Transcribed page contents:
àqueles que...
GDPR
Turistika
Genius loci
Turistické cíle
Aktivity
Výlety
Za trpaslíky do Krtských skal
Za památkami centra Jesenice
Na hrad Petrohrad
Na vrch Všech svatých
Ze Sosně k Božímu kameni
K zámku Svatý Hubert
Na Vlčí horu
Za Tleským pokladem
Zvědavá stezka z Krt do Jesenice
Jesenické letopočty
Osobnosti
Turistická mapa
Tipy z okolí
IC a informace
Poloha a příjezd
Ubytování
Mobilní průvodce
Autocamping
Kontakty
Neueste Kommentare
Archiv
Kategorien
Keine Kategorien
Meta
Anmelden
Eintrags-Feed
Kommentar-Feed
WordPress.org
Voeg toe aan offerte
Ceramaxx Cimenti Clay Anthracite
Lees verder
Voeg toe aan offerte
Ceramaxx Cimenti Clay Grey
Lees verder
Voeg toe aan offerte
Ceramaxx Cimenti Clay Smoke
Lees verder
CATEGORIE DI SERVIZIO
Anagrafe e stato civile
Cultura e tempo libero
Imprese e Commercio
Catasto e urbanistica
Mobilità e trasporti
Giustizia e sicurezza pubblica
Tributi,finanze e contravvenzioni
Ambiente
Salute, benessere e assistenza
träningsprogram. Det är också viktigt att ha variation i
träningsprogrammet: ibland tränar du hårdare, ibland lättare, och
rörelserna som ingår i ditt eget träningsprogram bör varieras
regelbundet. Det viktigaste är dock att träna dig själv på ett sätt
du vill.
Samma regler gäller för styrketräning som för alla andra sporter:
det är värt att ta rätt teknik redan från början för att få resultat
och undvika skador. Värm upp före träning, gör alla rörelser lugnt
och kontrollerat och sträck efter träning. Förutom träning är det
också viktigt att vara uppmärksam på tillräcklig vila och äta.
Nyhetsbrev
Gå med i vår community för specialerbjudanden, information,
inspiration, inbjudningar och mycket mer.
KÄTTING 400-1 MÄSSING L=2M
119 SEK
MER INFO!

[Exercise aim]: Keeping every character as it is, restate the lines above that run from the line with "Ceramaxx Cimenti Clay Grey" through the line with "Tributi,finanze e contravvenzioni", both included, and nothing else.

[Task response]:
Ceramaxx Cimenti Clay Grey
Lees verder
Voeg toe aan offerte
Ceramaxx Cimenti Clay Smoke
Lees verder
CATEGORIE DI SERVIZIO
Anagrafe e stato civile
Cultura e tempo libero
Imprese e Commercio
Catasto e urbanistica
Mobilità e trasporti
Giustizia e sicurezza pubblica
Tributi,finanze e contravvenzioni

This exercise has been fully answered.